══ Fragment dokumentu ══

Netflix po Kronikach kryminalnych: Kandydat bardzo szybko wystartował z kolejnym sezonem antologii kryminalnej opowiadającej o prawdziwych zbrodniach. Jednak Kroniki kryminalne: Colmenares od poprzednika różni wiele.
Kroniki kryminalne: Colmenares to historia osadzona nie w Meksyku jak w przypadku poprzednika, a w Kolumbii. Ponadto sprawa nie dotyczy ważnej osobistości, tylko przeciętnego studenta. Luis Andres Colmenares zginął po imprezie halloweenowej w 2010 roku. Początkowo sądzono, że było to samobójstwo, by po roku otworzyć sprawę raz jeszcze i stwierdzić, iż mogło dojść do morderstwa. Rozpoczyna się prokuratorskie śledztwo i szukanie winnych. Pod prokuratorski nóż trafiają dwie koleżanki Luisa, a później chłopak jednej z nich. W międzyczasie obserwujemy rodzinę Luisa, która nieszczególnie radzi sobie ze stratą i jest daleka od akceptacji jego śmierci. Szczególnie matka, którą prześladuje coś na pograniczu wizji i halucynacji, w których syn jest niemal fizycznie obecny.

═══

## Instrukcje do zadań
1) Odpowiedz krótko na pytania do tekstu o serialu Kroniki kryminalne: Colmenares.
(a) W jakim kraju osadzona jest historia?
(b) W którym roku i po jakim wydarzeniu zginął Luis Andres Colmenares?
(c) Którego członka rodziny Luisa prześladuje coś na pograniczu wizji i halucynacji?
2) Dopisz dalszy ciąg tekstu o serialu Kroniki kryminalne: Colmenares, zaczynając od miejsca, w którym się kończy.

══ Dostępne dane ══

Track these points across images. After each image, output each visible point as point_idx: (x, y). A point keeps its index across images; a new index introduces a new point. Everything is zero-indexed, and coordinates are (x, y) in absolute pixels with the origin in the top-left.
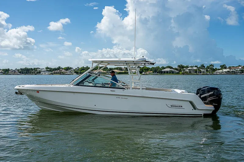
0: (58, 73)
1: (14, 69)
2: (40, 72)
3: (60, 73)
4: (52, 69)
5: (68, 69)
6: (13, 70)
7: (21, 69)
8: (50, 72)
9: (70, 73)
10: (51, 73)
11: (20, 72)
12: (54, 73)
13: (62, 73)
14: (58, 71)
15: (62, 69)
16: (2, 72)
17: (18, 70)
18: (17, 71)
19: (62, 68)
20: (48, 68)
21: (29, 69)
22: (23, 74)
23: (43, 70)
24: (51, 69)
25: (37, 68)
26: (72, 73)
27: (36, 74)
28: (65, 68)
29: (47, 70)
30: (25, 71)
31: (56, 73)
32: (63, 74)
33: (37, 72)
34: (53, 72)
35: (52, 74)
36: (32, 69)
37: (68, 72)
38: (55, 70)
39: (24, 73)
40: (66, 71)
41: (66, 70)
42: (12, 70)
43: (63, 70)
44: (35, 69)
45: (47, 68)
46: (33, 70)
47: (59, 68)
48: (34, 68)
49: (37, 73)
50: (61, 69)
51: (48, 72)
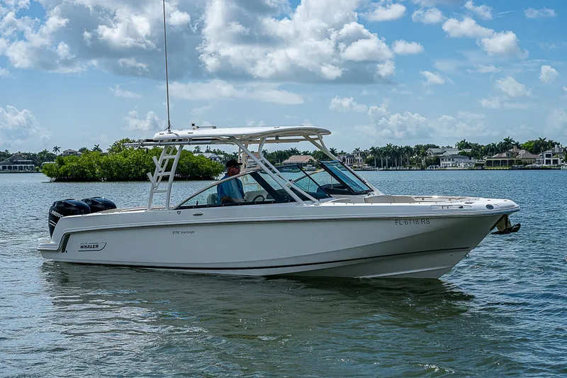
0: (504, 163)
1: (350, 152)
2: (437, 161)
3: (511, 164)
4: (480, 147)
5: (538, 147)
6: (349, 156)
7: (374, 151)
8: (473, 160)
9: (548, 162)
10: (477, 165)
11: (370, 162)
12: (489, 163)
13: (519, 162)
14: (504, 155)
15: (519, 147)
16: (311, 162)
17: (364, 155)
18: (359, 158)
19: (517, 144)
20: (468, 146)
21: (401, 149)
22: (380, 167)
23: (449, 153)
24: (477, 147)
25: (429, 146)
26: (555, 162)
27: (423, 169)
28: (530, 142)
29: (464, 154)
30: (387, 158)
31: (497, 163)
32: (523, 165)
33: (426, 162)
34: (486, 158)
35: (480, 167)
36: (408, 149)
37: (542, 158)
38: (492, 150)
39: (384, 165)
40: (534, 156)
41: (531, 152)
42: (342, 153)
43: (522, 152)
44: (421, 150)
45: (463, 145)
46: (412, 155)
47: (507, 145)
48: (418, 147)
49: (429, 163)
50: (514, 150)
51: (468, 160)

═══

## Odpowiedzi do zadań
1)
(a) W Kolumbii.
(b) W 2010 roku, po imprezie halloweenowej.
(c) Matkę.

2)
Mnie przede wszystkim chwyciło w widowisku to, że duża jego część rozgrywała się na sali sądowej. I to były moje ulubione momenty, bo z jednej strony uwielbiam obserwować takie rozprawy, a z drugiej były całkiem rzeczowo, wręcz naturalistycznie i obskurnie zaprezentowane. Czuć tu było prawdziwe emocje.
Ponadto jest to trochę serial o rodzinnej traumie i potrzebie dotarcia do prawdy. Trochę też o nierównościach społecznych. A także traktuje o zbyt hardej pracy prokuratorskiej. Często po trupach, bez względu na środki. Przez co rzecz najważniejsza, czyli prawda, rozmywa się w oparach ambicji. Ma to destrukcyjny wpływ na oskarżonych. Kilka złych decyzji złego człowieka może sprawić, iż życie niewinnych zamieni się w koszmar na zawsze. Ponieważ w szczególnych przypadkach dla społeczeństwa nieważny jest faktyczny stan rzeczy.
I to bardzo fajne podejście na papierze, ale formuła i jakość serialu sprawiły, iż widowisko rozmienia się na drobne.
Zdjęcia są szarobure byle jakie, a gra aktorska najwyżej poprawna. Narracja niezła, ale momentami męcząca. Podejście do psychologii bohaterów prezentowane jest wyjątkowo na wyrost, szczególnie w przypadku matki Luisa, którą chwilami prezentowano niczym jednowymiarową wariatkę pogrążoną bez reszty w stracie. Rozumiem, że dla matki to była niewyobrażalna trauma, ale miałem wrażenie, że poziom przesady przekraczał miejscami granice absurdu. Szczególnie wtedy, kiedy twórcy zdarzenia sobie dopowiadali albo wyobrażali.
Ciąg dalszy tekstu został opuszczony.